● **Exercise goal**: Rewrite the source text of every item below as a Markdown table with the columns "Row" and "Line," giving each nonblank line its own numbered row and omitting the blank lines. Leave the pictures out of your answer.

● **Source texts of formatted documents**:
* * *
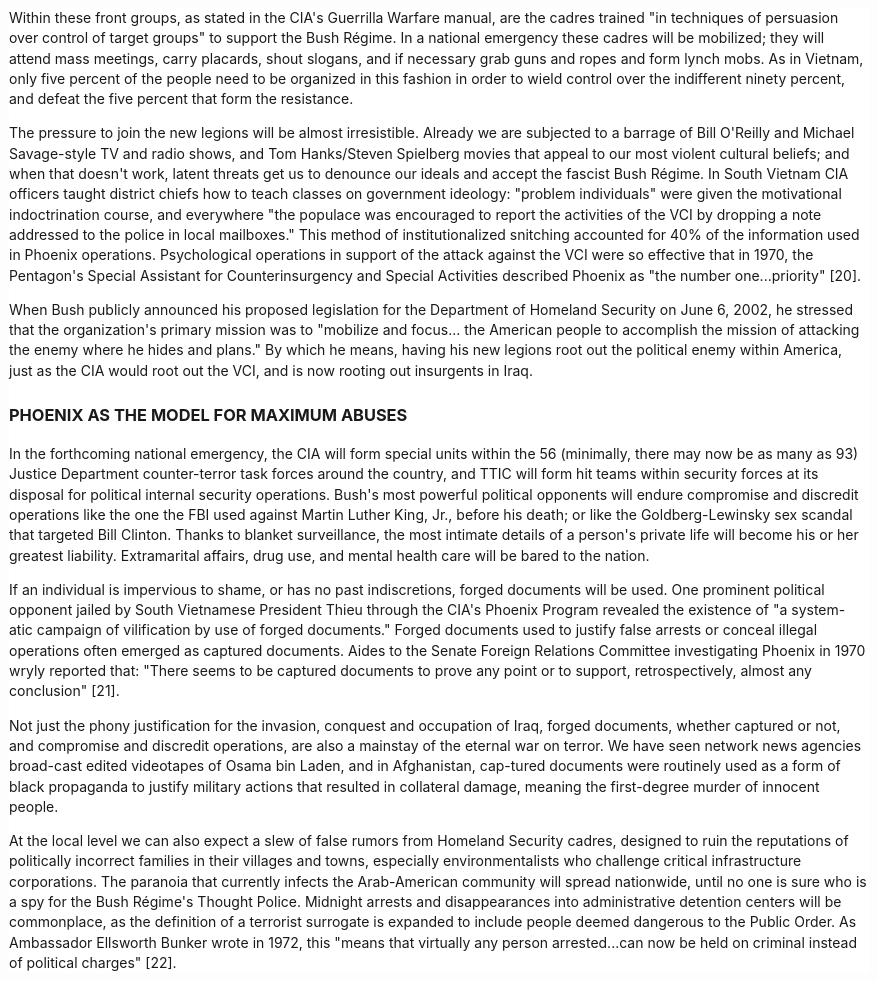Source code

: Within these front groups, as stated in the CIA's Guerrilla Warfare manual, are the cadres trained "in techniques of persuasion over control of target groups" to support the Bush Régime. In a national emergency these cadres will be mobilized; they will attend mass meetings, carry placards, shout slogans, and if necessary grab guns and ropes and form lynch mobs. As in Vietnam, only five percent of the people need to be organized in this fashion in order to wield control over the indifferent ninety percent, and defeat the five percent that form the resistance.

The pressure to join the new legions will be almost irresistible. Already we are subjected to a barrage of Bill O'Reilly and Michael Savage-style TV and radio shows, and Tom Hanks/Steven Spielberg movies that appeal to our most violent cultural beliefs; and when that doesn't work, latent threats get us to denounce our ideals and accept the fascist Bush Régime. In South Vietnam CIA officers taught district chiefs how to teach classes on government ideology: "problem individuals" were given the motivational indoctrination course, and everywhere "the populace was encouraged to report the activities of the VCI by dropping a note addressed to the police in local mailboxes." This method of institutionalized snitching accounted for 40% of the information used in Phoenix operations. Psychological operations in support of the attack against the VCI were so effective that in 1970, the Pentagon's Special Assistant for Counterinsurgency and Special Activities described Phoenix as "the number one...priority" [20].

When Bush publicly announced his proposed legislation for the Department of Homeland Security on June 6, 2002, he stressed that the organization's primary mission was to "mobilize and focus... the American people to accomplish the mission of attacking the enemy where he hides and plans." By which he means, having his new legions root out the political enemy within America, just as the CIA would root out the VCI, and is now rooting out insurgents in Iraq.

### PHOENIX AS THE MODEL FOR MAXIMUM ABUSES

In the forthcoming national emergency, the CIA will form special units within the 56 (minimally, there may now be as many as 93) Justice Department counter-terror task forces around the country, and TTIC will form hit teams within security forces at its disposal for political internal security operations. Bush's most powerful political opponents will endure compromise and discredit operations like the one the FBI used against Martin Luther King, Jr., before his death; or like the Goldberg-Lewinsky sex scandal that targeted Bill Clinton. Thanks to blanket surveillance, the most intimate details of a person's private life will become his or her greatest liability. Extramarital affairs, drug use, and mental health care will be bared to the nation.

If an individual is impervious to shame, or has no past indiscretions, forged documents will be used. One prominent political opponent jailed by South Vietnamese President Thieu through the CIA's Phoenix Program revealed the existence of "a system-atic campaign of vilification by use of forged documents." Forged documents used to justify false arrests or conceal illegal operations often emerged as captured documents. Aides to the Senate Foreign Relations Committee investigating Phoenix in 1970 wryly reported that: "There seems to be captured documents to prove any point or to support, retrospectively, almost any conclusion" [21].

Not just the phony justification for the invasion, conquest and occupation of Iraq, forged documents, whether captured or not, and compromise and discredit operations, are also a mainstay of the eternal war on terror. We have seen network news agencies broad-cast edited videotapes of Osama bin Laden, and in Afghanistan, cap-tured documents were routinely used as a form of black propaganda to justify military actions that resulted in collateral damage, meaning the first-degree murder of innocent people.

At the local level we can also expect a slew of false rumors from Homeland Security cadres, designed to ruin the reputations of politically incorrect families in their villages and towns, especially environmentalists who challenge critical infrastructure corporations. The paranoia that currently infects the Arab-American community will spread nationwide, until no one is sure who is a spy for the Bush Régime's Thought Police. Midnight arrests and disappearances into administrative detention centers will be commonplace, as the definition of a terrorist surrogate is expanded to include people deemed dangerous to the Public Order. As Ambassador Ellsworth Bunker wrote in 1972, this "means that virtually any person arrested...can now be held on criminal instead of political charges" [22].
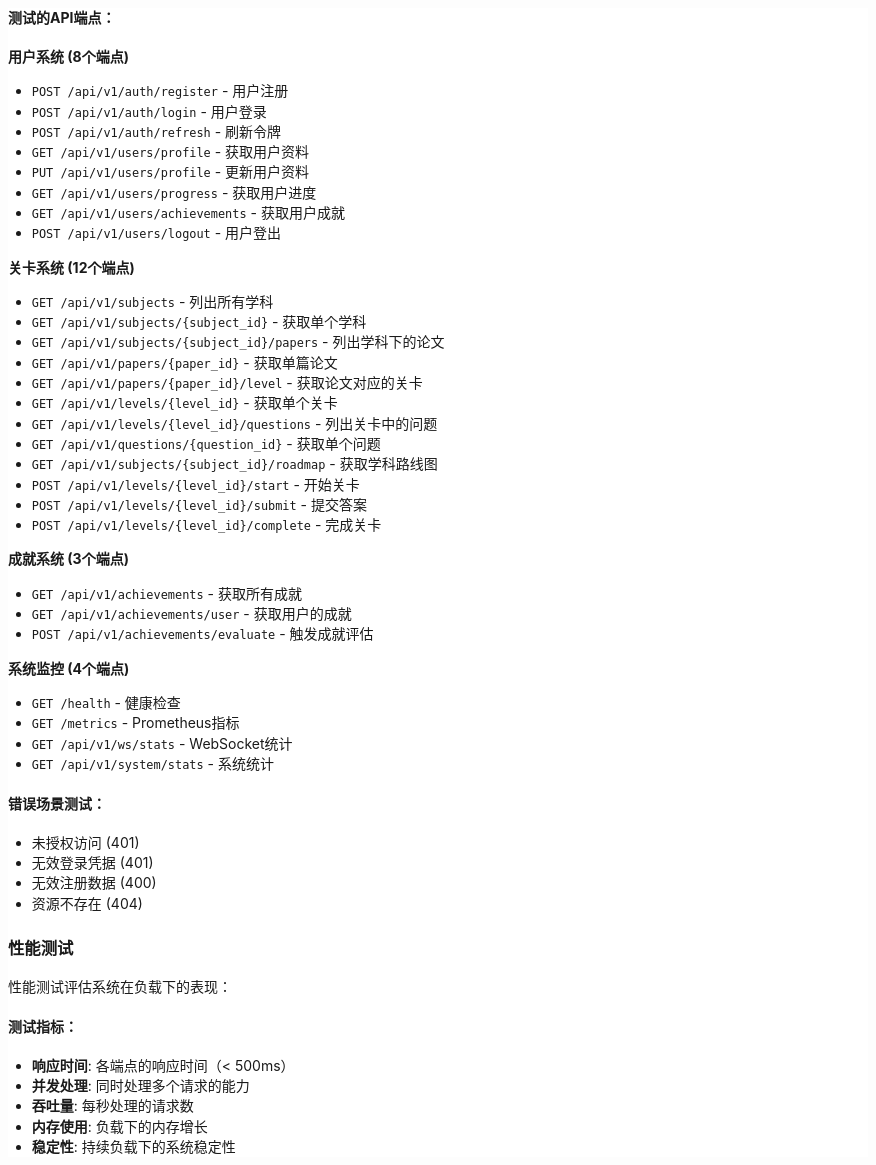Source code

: #### 测试的API端点：

**用户系统 (8个端点)**
- `POST /api/v1/auth/register` - 用户注册
- `POST /api/v1/auth/login` - 用户登录
- `POST /api/v1/auth/refresh` - 刷新令牌
- `GET /api/v1/users/profile` - 获取用户资料
- `PUT /api/v1/users/profile` - 更新用户资料
- `GET /api/v1/users/progress` - 获取用户进度
- `GET /api/v1/users/achievements` - 获取用户成就
- `POST /api/v1/users/logout` - 用户登出

**关卡系统 (12个端点)**
- `GET /api/v1/subjects` - 列出所有学科
- `GET /api/v1/subjects/{subject_id}` - 获取单个学科
- `GET /api/v1/subjects/{subject_id}/papers` - 列出学科下的论文
- `GET /api/v1/papers/{paper_id}` - 获取单篇论文
- `GET /api/v1/papers/{paper_id}/level` - 获取论文对应的关卡
- `GET /api/v1/levels/{level_id}` - 获取单个关卡
- `GET /api/v1/levels/{level_id}/questions` - 列出关卡中的问题
- `GET /api/v1/questions/{question_id}` - 获取单个问题
- `GET /api/v1/subjects/{subject_id}/roadmap` - 获取学科路线图
- `POST /api/v1/levels/{level_id}/start` - 开始关卡
- `POST /api/v1/levels/{level_id}/submit` - 提交答案
- `POST /api/v1/levels/{level_id}/complete` - 完成关卡

**成就系统 (3个端点)**
- `GET /api/v1/achievements` - 获取所有成就
- `GET /api/v1/achievements/user` - 获取用户的成就
- `POST /api/v1/achievements/evaluate` - 触发成就评估

**系统监控 (4个端点)**
- `GET /health` - 健康检查
- `GET /metrics` - Prometheus指标
- `GET /api/v1/ws/stats` - WebSocket统计
- `GET /api/v1/system/stats` - 系统统计

#### 错误场景测试：
- 未授权访问 (401)
- 无效登录凭据 (401)
- 无效注册数据 (400)
- 资源不存在 (404)

### 性能测试

性能测试评估系统在负载下的表现：

#### 测试指标：
- **响应时间**: 各端点的响应时间（< 500ms）
- **并发处理**: 同时处理多个请求的能力
- **吞吐量**: 每秒处理的请求数
- **内存使用**: 负载下的内存增长
- **稳定性**: 持续负载下的系统稳定性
* * *
● **Written answer**:
| Row | Line |
|---|---|
| 1 | Source code |
| 2 | : Within these front groups, as stated in the CIA's Guerrilla Warfare manual, are the cadres trained "in techniques of persuasion over control of target groups" to support the Bush Régime. In a national emergency these cadres will be mobilized; they will attend mass meetings, carry placards, shout slogans, and if necessary grab guns and ropes and form lynch mobs. As in Vietnam, only five percent of the people need to be organized in this fashion in order to wield control over the indifferent ninety percent, and defeat the five percent that form the resistance. |
| 3 | The pressure to join the new legions will be almost irresistible. Already we are subjected to a barrage of Bill O'Reilly and Michael Savage-style TV and radio shows, and Tom Hanks/Steven Spielberg movies that appeal to our most violent cultural beliefs; and when that doesn't work, latent threats get us to denounce our ideals and accept the fascist Bush Régime. In South Vietnam CIA officers taught district chiefs how to teach classes on government ideology: "problem individuals" were given the motivational indoctrination course, and everywhere "the populace was encouraged to report the activities of the VCI by dropping a note addressed to the police in local mailboxes." This method of institutionalized snitching accounted for 40% of the information used in Phoenix operations. Psychological operations in support of the attack against the VCI were so effective that in 1970, the Pentagon's Special Assistant for Counterinsurgency and Special Activities described Phoenix as "the number one...priority" [20]. |
| 4 | When Bush publicly announced his proposed legislation for the Department of Homeland Security on June 6, 2002, he stressed that the organization's primary mission was to "mobilize and focus... the American people to accomplish the mission of attacking the enemy where he hides and plans." By which he means, having his new legions root out the political enemy within America, just as the CIA would root out the VCI, and is now rooting out insurgents in Iraq. |
| 5 | ### PHOENIX AS THE MODEL FOR MAXIMUM ABUSES |
| 6 | In the forthcoming national emergency, the CIA will form special units within the 56 (minimally, there may now be as many as 93) Justice Department counter-terror task forces around the country, and TTIC will form hit teams within security forces at its disposal for political internal security operations. Bush's most powerful political opponents will endure compromise and discredit operations like the one the FBI used against Martin Luther King, Jr., before his death; or like the Goldberg-Lewinsky sex scandal that targeted Bill Clinton. Thanks to blanket surveillance, the most intimate details of a person's private life will become his or her greatest liability. Extramarital affairs, drug use, and mental health care will be bared to the nation. |
| 7 | If an individual is impervious to shame, or has no past indiscretions, forged documents will be used. One prominent political opponent jailed by South Vietnamese President Thieu through the CIA's Phoenix Program revealed the existence of "a system-atic campaign of vilification by use of forged documents." Forged documents used to justify false arrests or conceal illegal operations often emerged as captured documents. Aides to the Senate Foreign Relations Committee investigating Phoenix in 1970 wryly reported that: "There seems to be captured documents to prove any point or to support, retrospectively, almost any conclusion" [21]. |
| 8 | Not just the phony justification for the invasion, conquest and occupation of Iraq, forged documents, whether captured or not, and compromise and discredit operations, are also a mainstay of the eternal war on terror. We have seen network news agencies broad-cast edited videotapes of Osama bin Laden, and in Afghanistan, cap-tured documents were routinely used as a form of black propaganda to justify military actions that resulted in collateral damage, meaning the first-degree murder of innocent people. |
| 9 | At the local level we can also expect a slew of false rumors from Homeland Security cadres, designed to ruin the reputations of politically incorrect families in their villages and towns, especially environmentalists who challenge critical infrastructure corporations. The paranoia that currently infects the Arab-American community will spread nationwide, until no one is sure who is a spy for the Bush Régime's Thought Police. Midnight arrests and disappearances into administrative detention centers will be commonplace, as the definition of a terrorist surrogate is expanded to include people deemed dangerous to the Public Order. As Ambassador Ellsworth Bunker wrote in 1972, this "means that virtually any person arrested...can now be held on criminal instead of political charges" [22]. |
| 10 | Source code |
| 11 | : #### 测试的API端点： |
| 12 | **用户系统 (8个端点)** |
| 13 | - `POST /api/v1/auth/register` - 用户注册 |
| 14 | - `POST /api/v1/auth/login` - 用户登录 |
| 15 | - `POST /api/v1/auth/refresh` - 刷新令牌 |
| 16 | - `GET /api/v1/users/profile` - 获取用户资料 |
| 17 | - `PUT /api/v1/users/profile` - 更新用户资料 |
| 18 | - `GET /api/v1/users/progress` - 获取用户进度 |
| 19 | - `GET /api/v1/users/achievements` - 获取用户成就 |
| 20 | - `POST /api/v1/users/logout` - 用户登出 |
| 21 | **关卡系统 (12个端点)** |
| 22 | - `GET /api/v1/subjects` - 列出所有学科 |
| 23 | - `GET /api/v1/subjects/{subject_id}` - 获取单个学科 |
| 24 | - `GET /api/v1/subjects/{subject_id}/papers` - 列出学科下的论文 |
| 25 | - `GET /api/v1/papers/{paper_id}` - 获取单篇论文 |
| 26 | - `GET /api/v1/papers/{paper_id}/level` - 获取论文对应的关卡 |
| 27 | - `GET /api/v1/levels/{level_id}` - 获取单个关卡 |
| 28 | - `GET /api/v1/levels/{level_id}/questions` - 列出关卡中的问题 |
| 29 | - `GET /api/v1/questions/{question_id}` - 获取单个问题 |
| 30 | - `GET /api/v1/subjects/{subject_id}/roadmap` - 获取学科路线图 |
| 31 | - `POST /api/v1/levels/{level_id}/start` - 开始关卡 |
| 32 | - `POST /api/v1/levels/{level_id}/submit` - 提交答案 |
| 33 | - `POST /api/v1/levels/{level_id}/complete` - 完成关卡 |
| 34 | **成就系统 (3个端点)** |
| 35 | - `GET /api/v1/achievements` - 获取所有成就 |
| 36 | - `GET /api/v1/achievements/user` - 获取用户的成就 |
| 37 | - `POST /api/v1/achievements/evaluate` - 触发成就评估 |
| 38 | **系统监控 (4个端点)** |
| 39 | - `GET /health` - 健康检查 |
| 40 | - `GET /metrics` - Prometheus指标 |
| 41 | - `GET /api/v1/ws/stats` - WebSocket统计 |
| 42 | - `GET /api/v1/system/stats` - 系统统计 |
| 43 | #### 错误场景测试： |
| 44 | - 未授权访问 (401) |
| 45 | - 无效登录凭据 (401) |
| 46 | - 无效注册数据 (400) |
| 47 | - 资源不存在 (404) |
| 48 | ### 性能测试 |
| 49 | 性能测试评估系统在负载下的表现： |
| 50 | #### 测试指标： |
| 51 | - **响应时间**: 各端点的响应时间（< 500ms） |
| 52 | - **并发处理**: 同时处理多个请求的能力 |
| 53 | - **吞吐量**: 每秒处理的请求数 |
| 54 | - **内存使用**: 负载下的内存增长 |
| 55 | - **稳定性**: 持续负载下的系统稳定性 |